X = S + 2*randn(size(t));
% Plot the noisy signal in the time domain. It is difficult to identify
% the frequency components by looking at the signal X(t).
plot(1000*t(1:50),X(1:50))
title('Signal Corrupted with Zero-Mean Random Noise')
xlabel('t (milliseconds)')
ylabel('X(t)')
%%Compute the Fourier transform of the signal.
Y = fft(X);
% Compute the two-sided spectrum P2. Then compute the single-sided
% spectrum P1 based on P2 and the even-valued signal length L.
P2 = abs(Y/L);
P1 = P2(1:L/2+1);
P1(2:end-1) = 2*P1(2:end-1);
% Define the frequency domain f and plot the single-sided amplitude
% spectrum P1. The amplitudes are not exactly at 0.7 and 1,
% as expected, because of the added noise.

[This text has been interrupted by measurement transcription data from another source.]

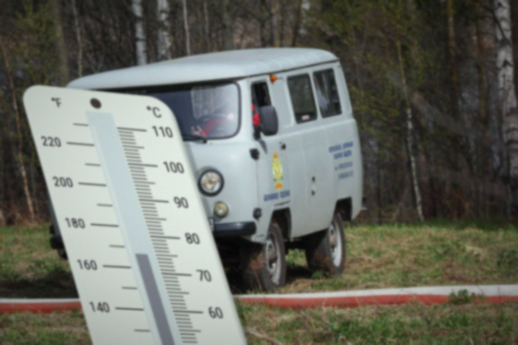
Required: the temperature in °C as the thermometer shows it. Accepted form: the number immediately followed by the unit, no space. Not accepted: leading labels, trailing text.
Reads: 75°C
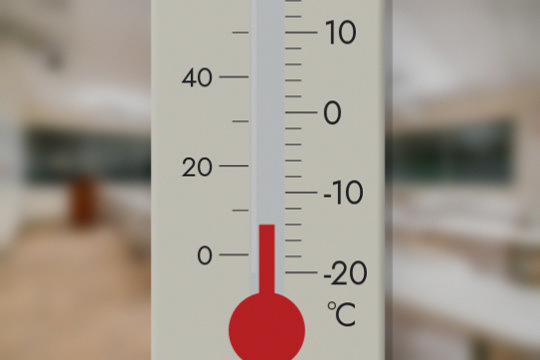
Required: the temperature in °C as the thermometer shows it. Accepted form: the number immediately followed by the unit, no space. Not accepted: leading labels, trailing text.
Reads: -14°C
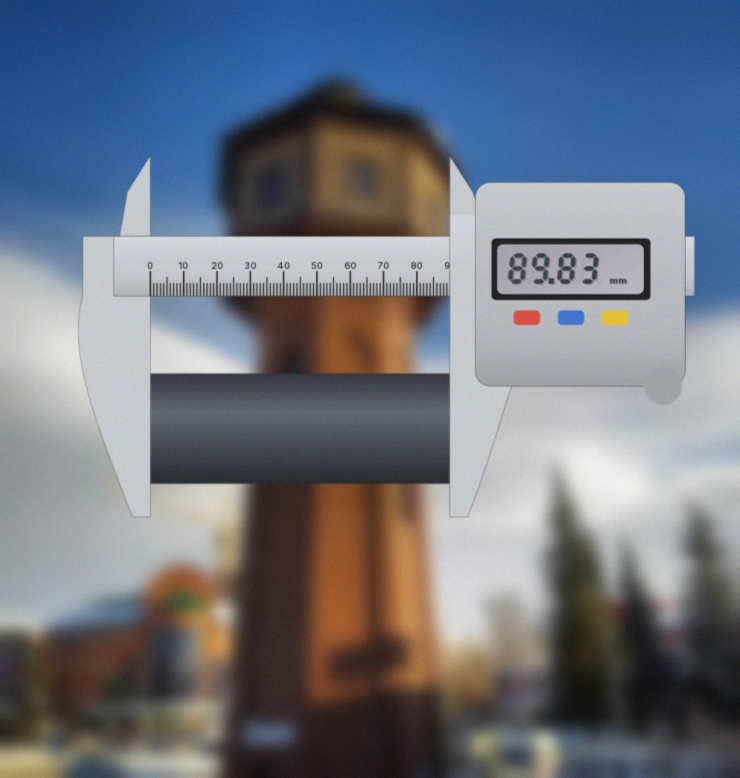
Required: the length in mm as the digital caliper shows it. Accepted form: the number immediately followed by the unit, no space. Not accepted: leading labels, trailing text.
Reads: 89.83mm
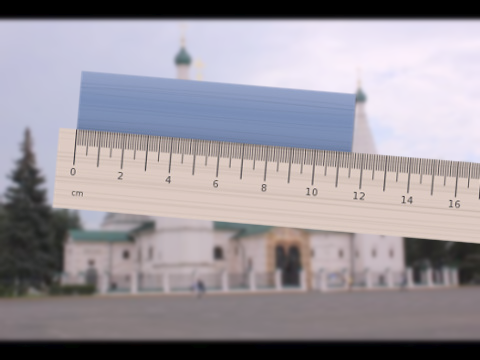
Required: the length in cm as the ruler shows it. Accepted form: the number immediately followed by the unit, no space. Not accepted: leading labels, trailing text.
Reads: 11.5cm
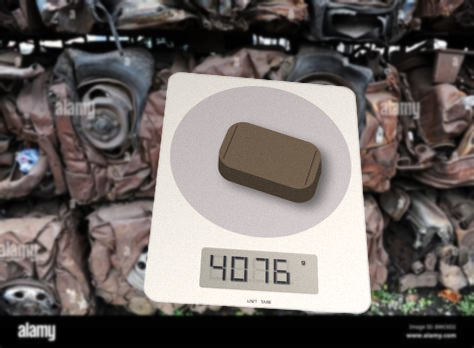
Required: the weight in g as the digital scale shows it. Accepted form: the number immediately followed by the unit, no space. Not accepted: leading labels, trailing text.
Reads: 4076g
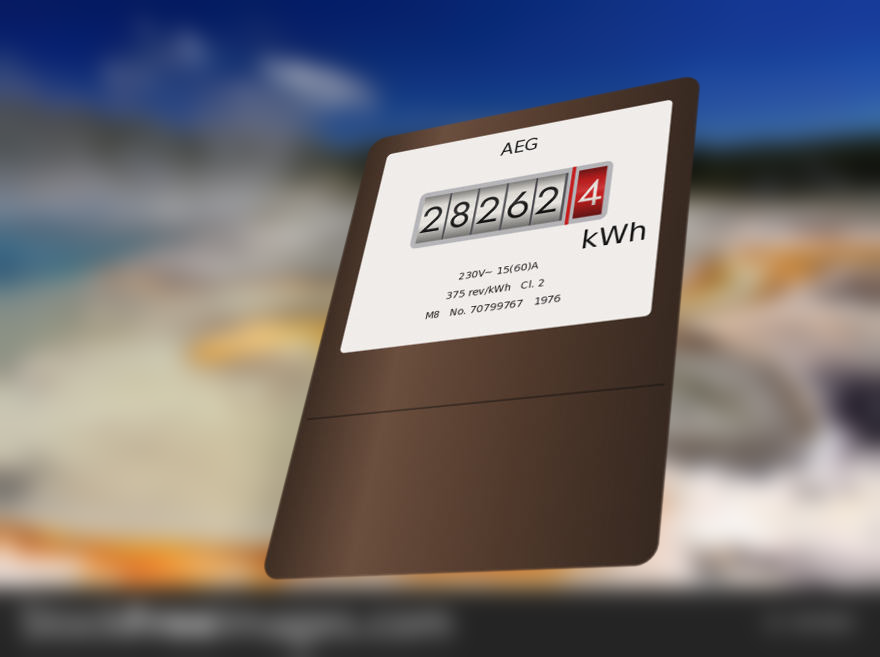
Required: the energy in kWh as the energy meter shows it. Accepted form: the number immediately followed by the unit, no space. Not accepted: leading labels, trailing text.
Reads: 28262.4kWh
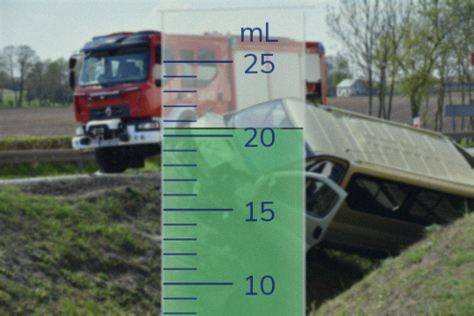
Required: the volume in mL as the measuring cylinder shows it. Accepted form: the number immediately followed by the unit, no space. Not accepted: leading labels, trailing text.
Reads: 20.5mL
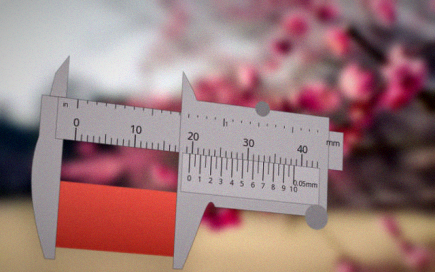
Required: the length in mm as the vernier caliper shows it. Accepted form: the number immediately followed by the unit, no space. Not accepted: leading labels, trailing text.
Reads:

% On average, longer signals produce better frequency approximations.
f = Fs*(0:(L/2))/L;
%%L,M,H bands
% start & stop frequency defenition of bands
fL = [ 30, 120 ]; %fL steht für die niedrigen Frequenzen. Hier werden die Eckfrequenzen definiert.
fM = [ 80, 250 ]; %fM steht für die mittleren Frequenzen. Hier werden die Eckfrequenzen definiert.
fH = [ 200, 1000 ]; %fH steht für die hohen Frequenzen. Hier werden die Eckfrequenzen definiert.
% indices of bands
LI = find((f>=fL(1))&(f<=fL(2))); % Die Funktion "find" listet alle 0er und 1er-Elemente
MI = find((f>=fM(1))&(f<=fM(2)));
HI = find((f>=fH(1))&(f<=fH(2)));
% mean values of bands
ML = mean(P1(LI));
MM = mean(P1(MI));
MH = mean(P1(HI));

Respuesta aceptada

Image Analyst
Image Analyst el 18 de Dic. de 2016
You can just put them on their own lines:
P1(LI)
P1(MI)
P1(HI)
You do know that your frequency bands overlap, and that your low frequency band does not contain the lowest frequencies, right?
  1 comentario
Denny Muttathil
Denny Muttathil el 18 de Dic. de 2016
@Imgae Analyst Yes i am aware of that. The values for the frequency band were chosen rather randomely. Anyway thanks for helping me. It seems really simple, but i am new to matlab, so it was really confusing for me.